Reguffe explica por que está fora da campanha
O senador José Antônio Reguffe (Sem partido/DF) gravou um vídeo para explicar por que está fora da corrida eleitoral. “Nessas eleições, não serei candidato. Vou honrar o compromisso que assumi na eleição passada de cumprir o mandato inteiro no Senado. Não é correto a pessoa largar o mandato pela metade e deixar o mandato para um suplente que as pessoas não votaram e que, muitas vezes, sequer sabem quem é”, afirmou. E acrescentou: “É preciso ter respeito aos eleitores". Reguffe também divulgou a sua cartilha de compromissos que candidatos devem assumir para ter o seu aval na disputa a mandatos de deputados, como redução de custos de gabinete, não aceitar cargos no governo ou votar sempre contra aumentos de impostos. A pergunta que não quer calar, no entanto, é: quem Reguffe vai apoiar na disputa ao Palácio do Buriti?
À QUEIMA-ROUPA
Professor Marcos Pacco, Deputado federal (Patriotas)
O senhor é suplente e assumiu o mandato de deputado federal pelos próximos quatro meses com a licença de Rogério Rosso. Vai dar tempo de fazer algo?
Vai, sim. Na verdade, eu já me movimentei. Pedi agilidade na aprovação da Lei geral dos concursos, que tramita há 18 anos na Câmara. Essa lei estabelece, por exemplo, data mínima de 90 dias entre a divulgação do edital e a prova. Um prazo menor prejudica quem vai prestar o concurso. A lei prevê também a garantia de que, quem passar, será chamado dentro do número de vagas previsto.
Mas dá para aprovar um projeto como esse em semestre de campanha eleitoral?
Requeri que o relator apresente o parecer, parado há quatro anos. Haverá um esforço concentrado na primeira quinzena de setembro para votações. Pode ser que em quatro meses não dê tempo, mas faço as coisas se movimentarem.
A sua posse como deputado, com a licença do Rosso, faz parte do acordo para que seu partido, o Patriotas, apoiasse a candidatura dele?

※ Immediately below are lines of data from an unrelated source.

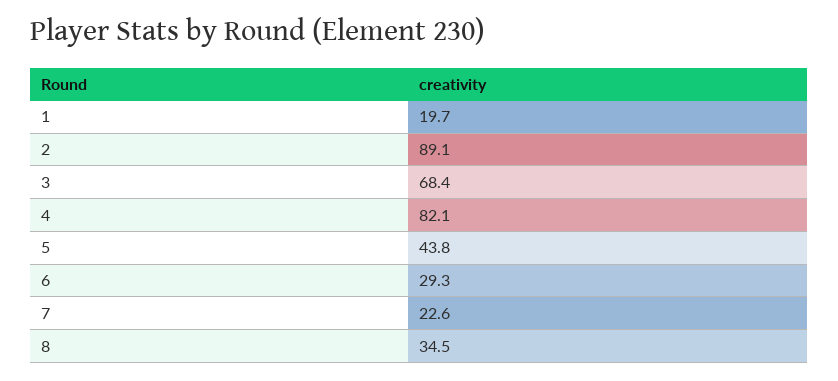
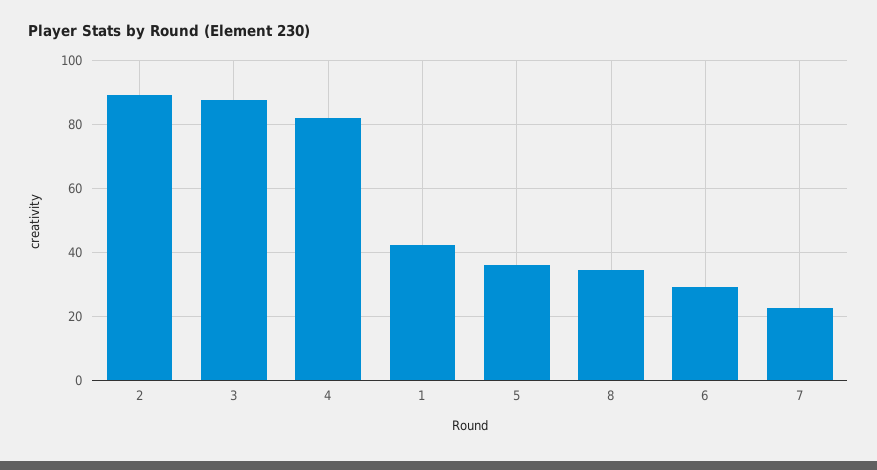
  {
-   "1": 19.7,
+   "1": 42,
    "2": 89.1,
-   "3": 68.4,
+   "3": 88,
    "4": 82.1,
-   "5": 43.8,
+   "5": 36,
    "6": 29.3,
    "7": 22.6,
    "8": 34.5
  }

Não. Era algo que já ocorreria. Rosso acha que não daria para compatibilizar a campanha a governador com a agenda da Câmara.
Por que fechar com Rosso?
Pesou o acordo nacional. Os seis partidos da nossa coligação, o PSD, PRB, Solidariedade, PSC, PPS e o Podemos, fecharam o apoio ao candidato Alvaro Dias (Podemos). Também havia um ambiente mais favorável para disputa a federal nesta coligação. A expectativa é de que façamos dois deputados federais.
O senhor era aliado de Rollemberg e, inclusive, participou do governo como secretário de Desenvolvimento Social e administrador de Brasília. Por que não apoiar a reeleição?
Foram as circunstâncias políticas para a eleição de deputado federal e também porque acredito na candidatura do Rosso. Meu segmento político não quer apoiar Rollemberg.
Acha que Rosso pode ganhar a eleição?
Acho que sim. Ele já demonstrou que tem o maior potencial de crescimento.